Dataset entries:

= = =

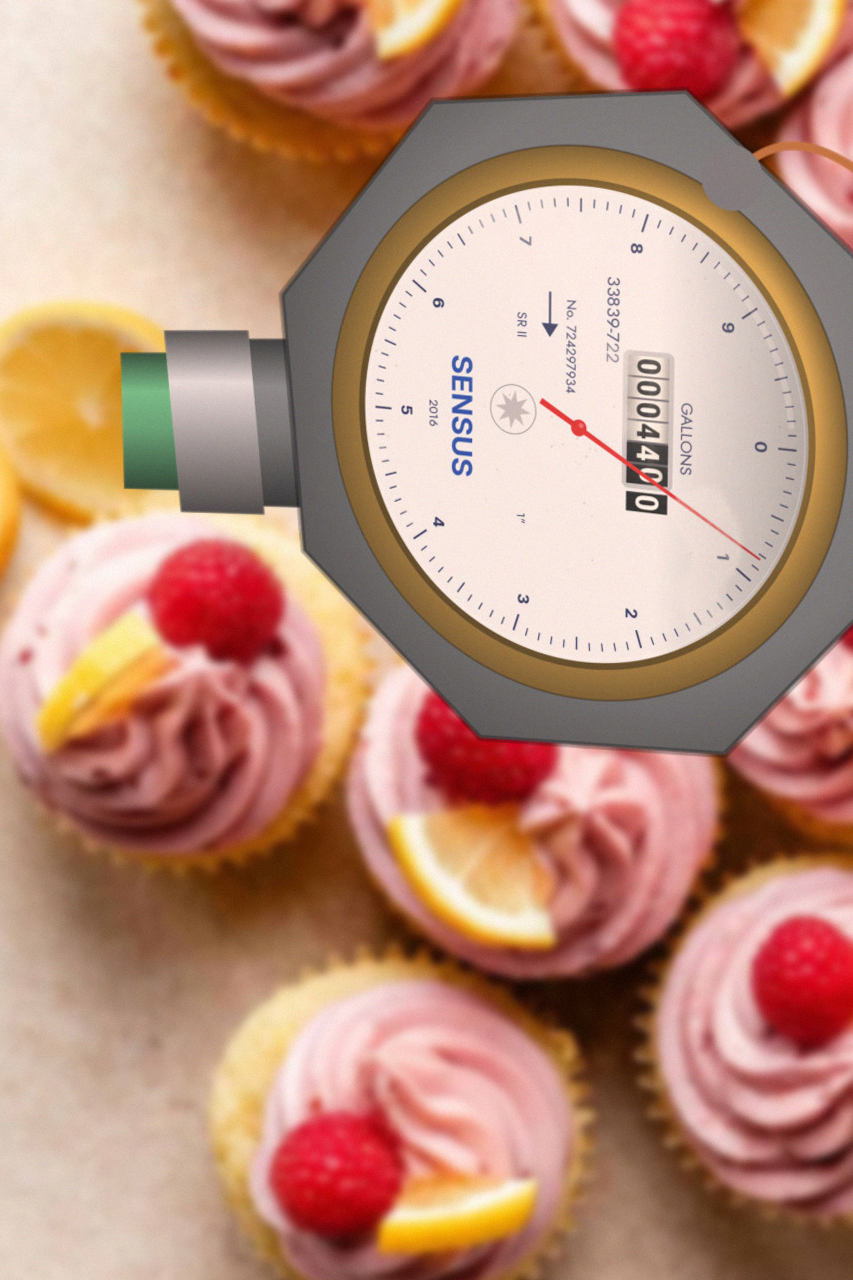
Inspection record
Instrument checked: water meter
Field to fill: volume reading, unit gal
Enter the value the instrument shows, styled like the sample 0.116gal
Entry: 4400.8gal
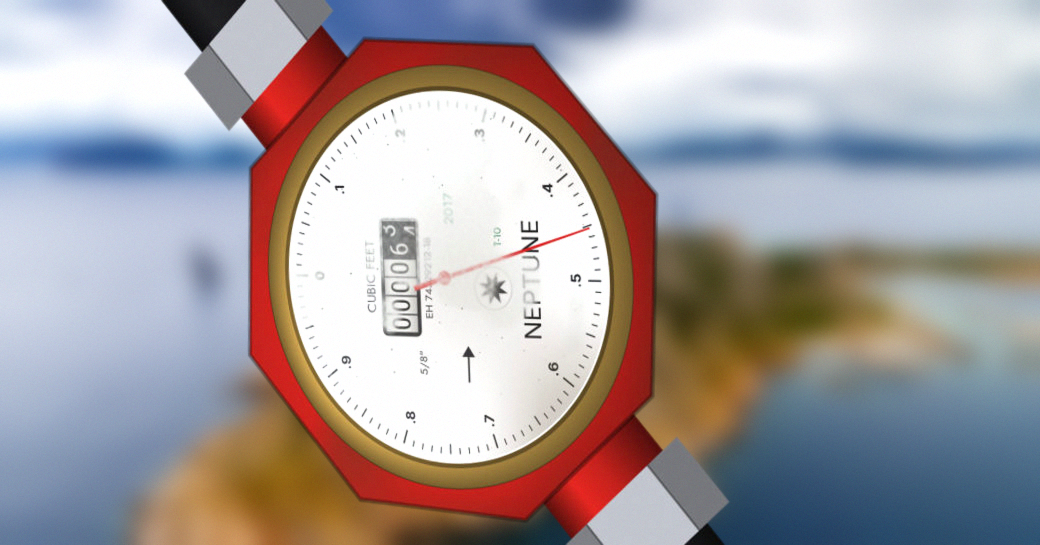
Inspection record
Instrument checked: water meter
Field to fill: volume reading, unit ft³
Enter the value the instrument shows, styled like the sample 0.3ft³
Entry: 63.45ft³
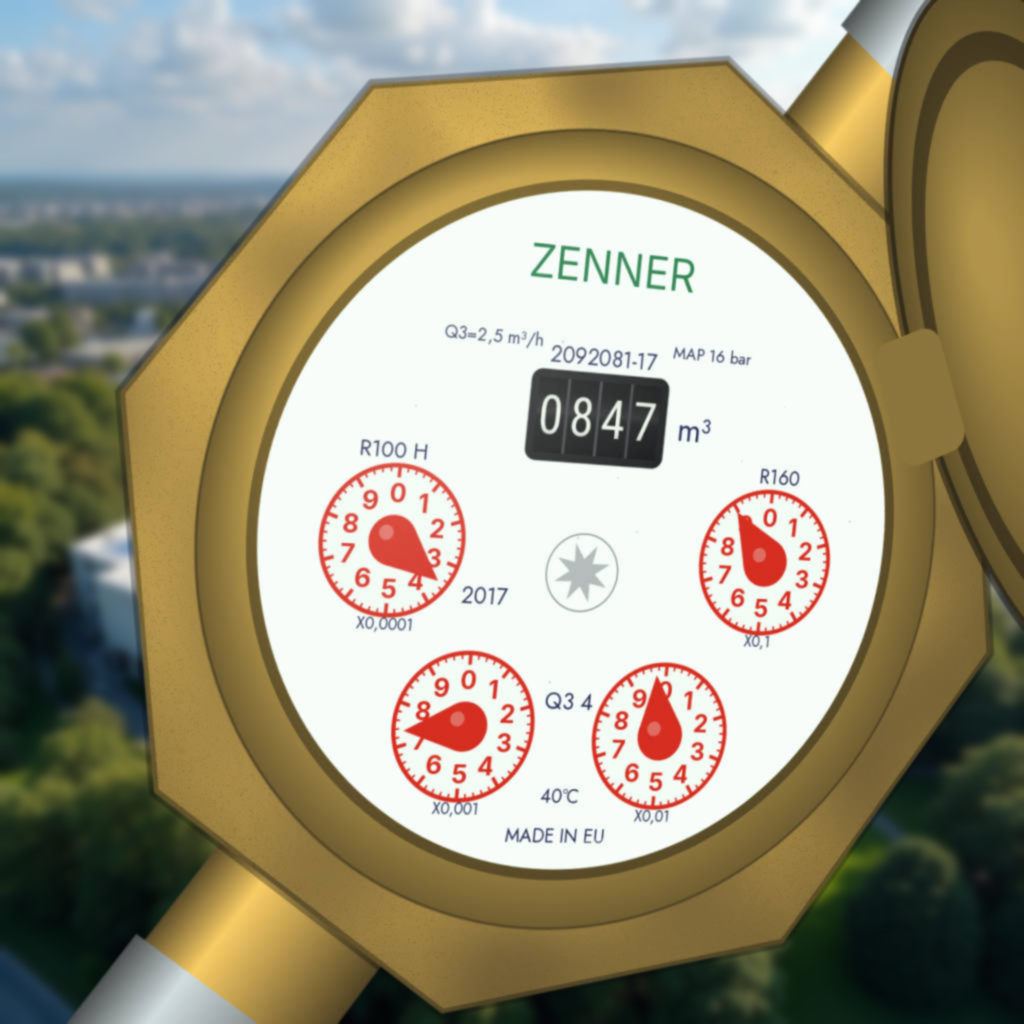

= = =

Work task: Reproduce the text lines of the material above word for word, leaving out the pictures.

Reply to the task:
Inspection record
Instrument checked: water meter
Field to fill: volume reading, unit gal
Enter the value the instrument shows, styled like the sample 0.116gal
Entry: 4400.8gal
Inspection record
Instrument checked: water meter
Field to fill: volume reading, unit ft³
Enter the value the instrument shows, styled like the sample 0.3ft³
Entry: 63.45ft³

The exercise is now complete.